* [TASK GOAL]: Copy the lines below word for word. Begin at the line that contains "phylum: Chordata" and stop after the final line.

* [RECORDS TO USE]:
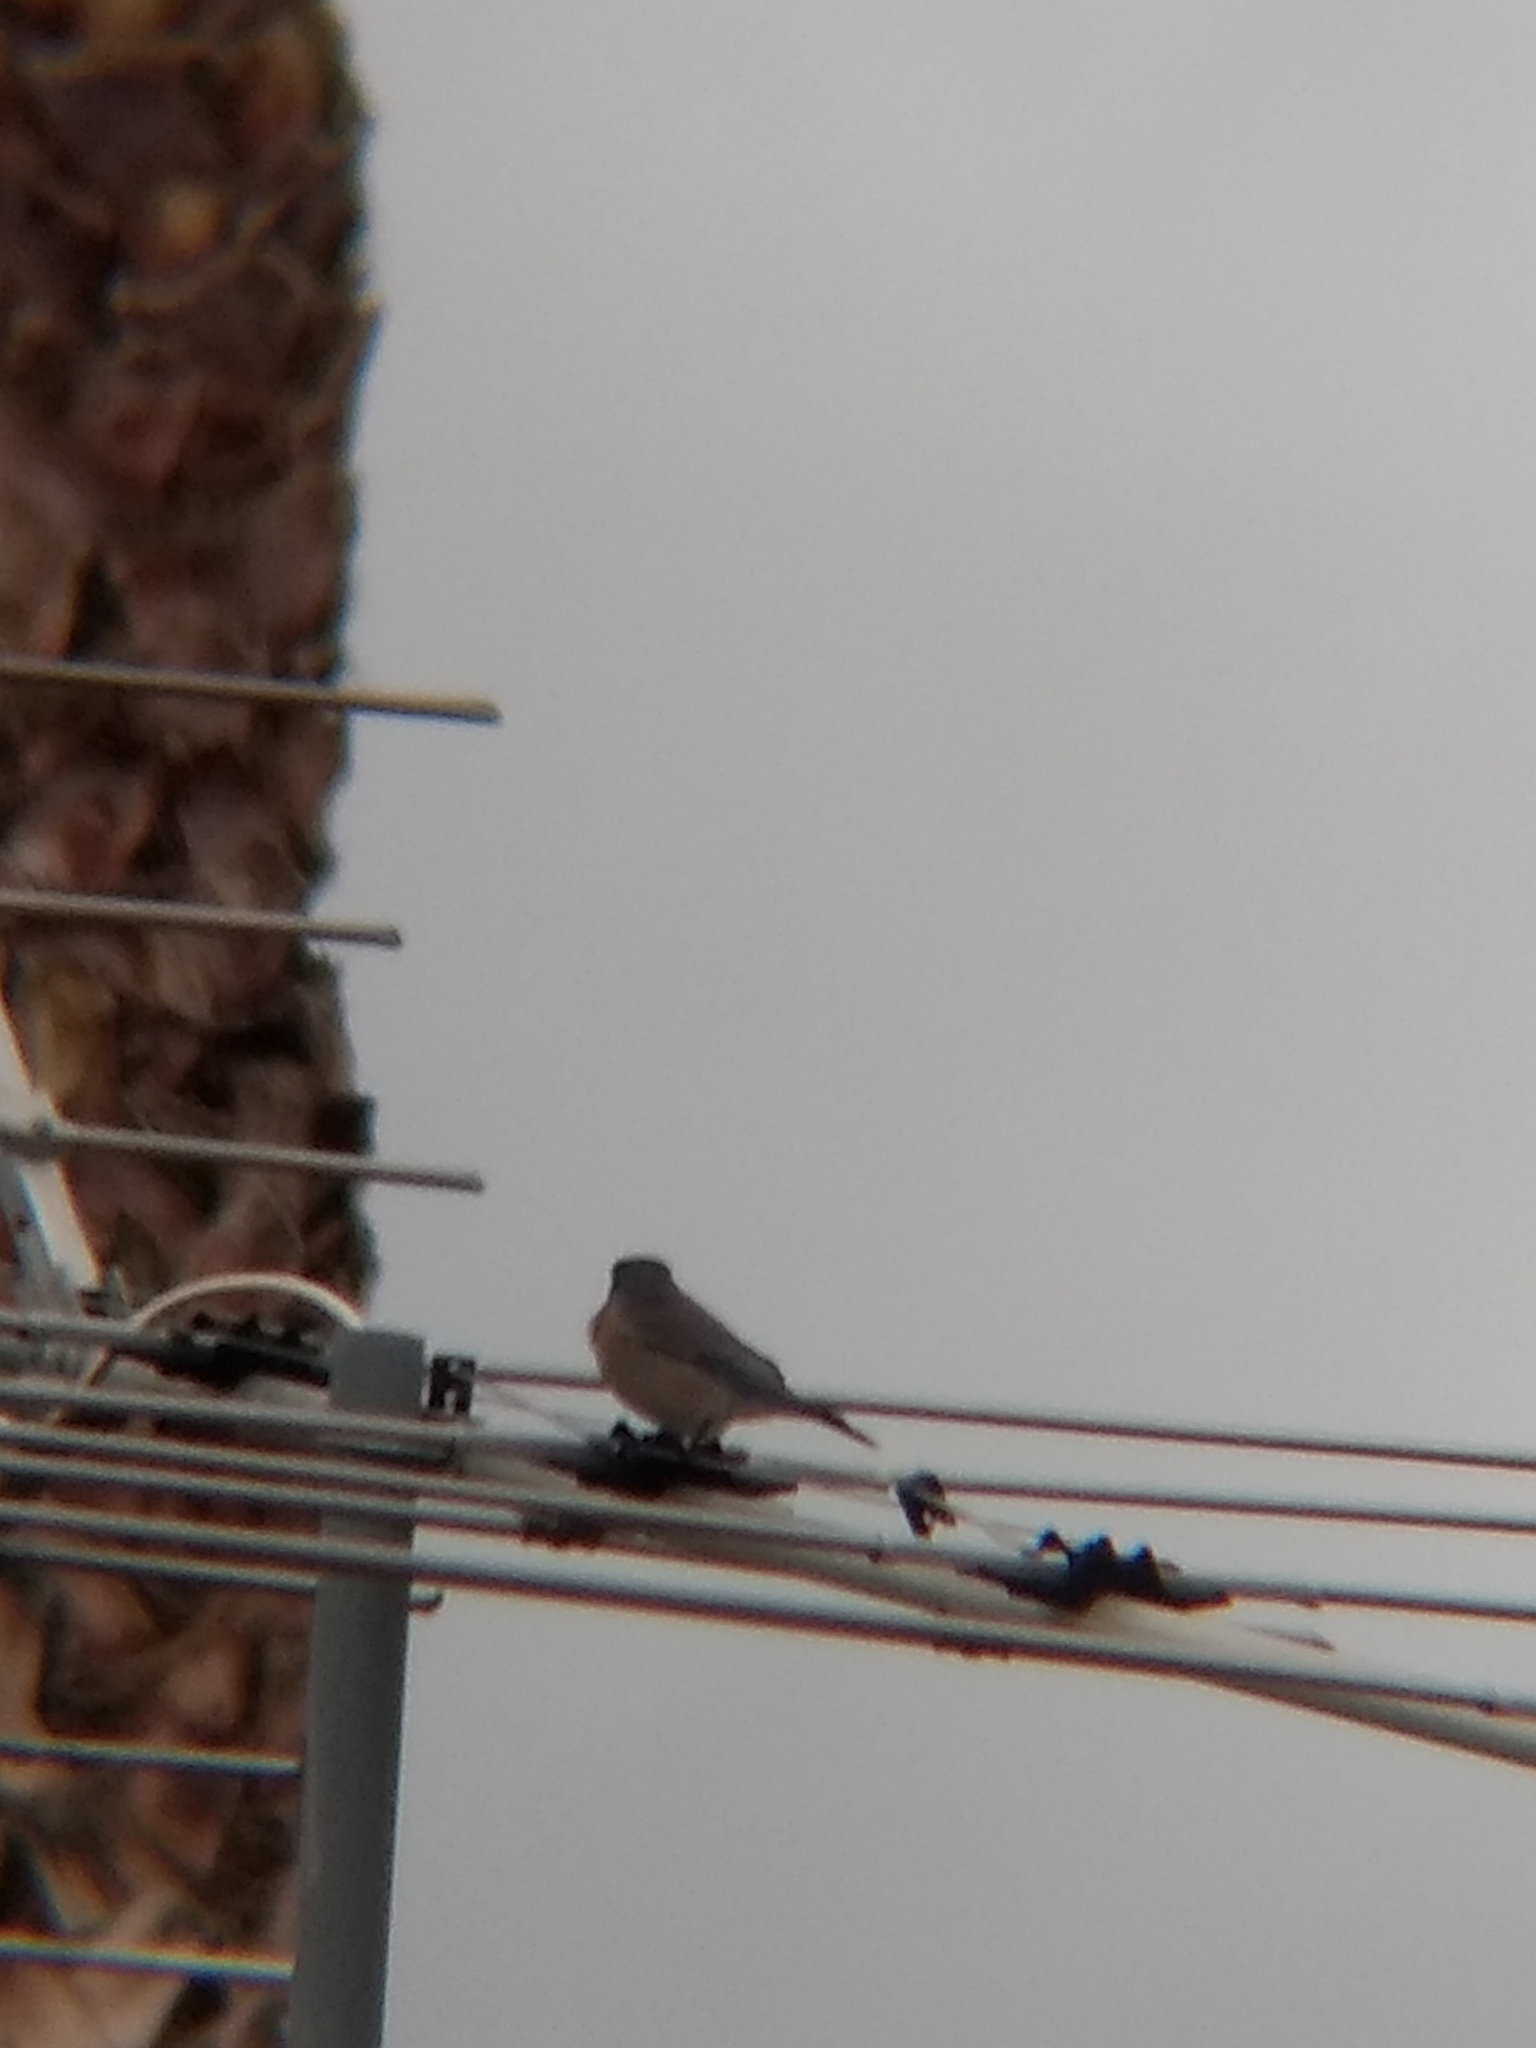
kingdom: Animalia
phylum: Chordata
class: Aves
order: Passeriformes
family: Turdidae
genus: Sialia
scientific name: Sialia mexicana
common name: Western bluebird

* [RESPONSE]:
phylum: Chordata
class: Aves
order: Passeriformes
family: Turdidae
genus: Sialia
scientific name: Sialia mexicana
common name: Western bluebird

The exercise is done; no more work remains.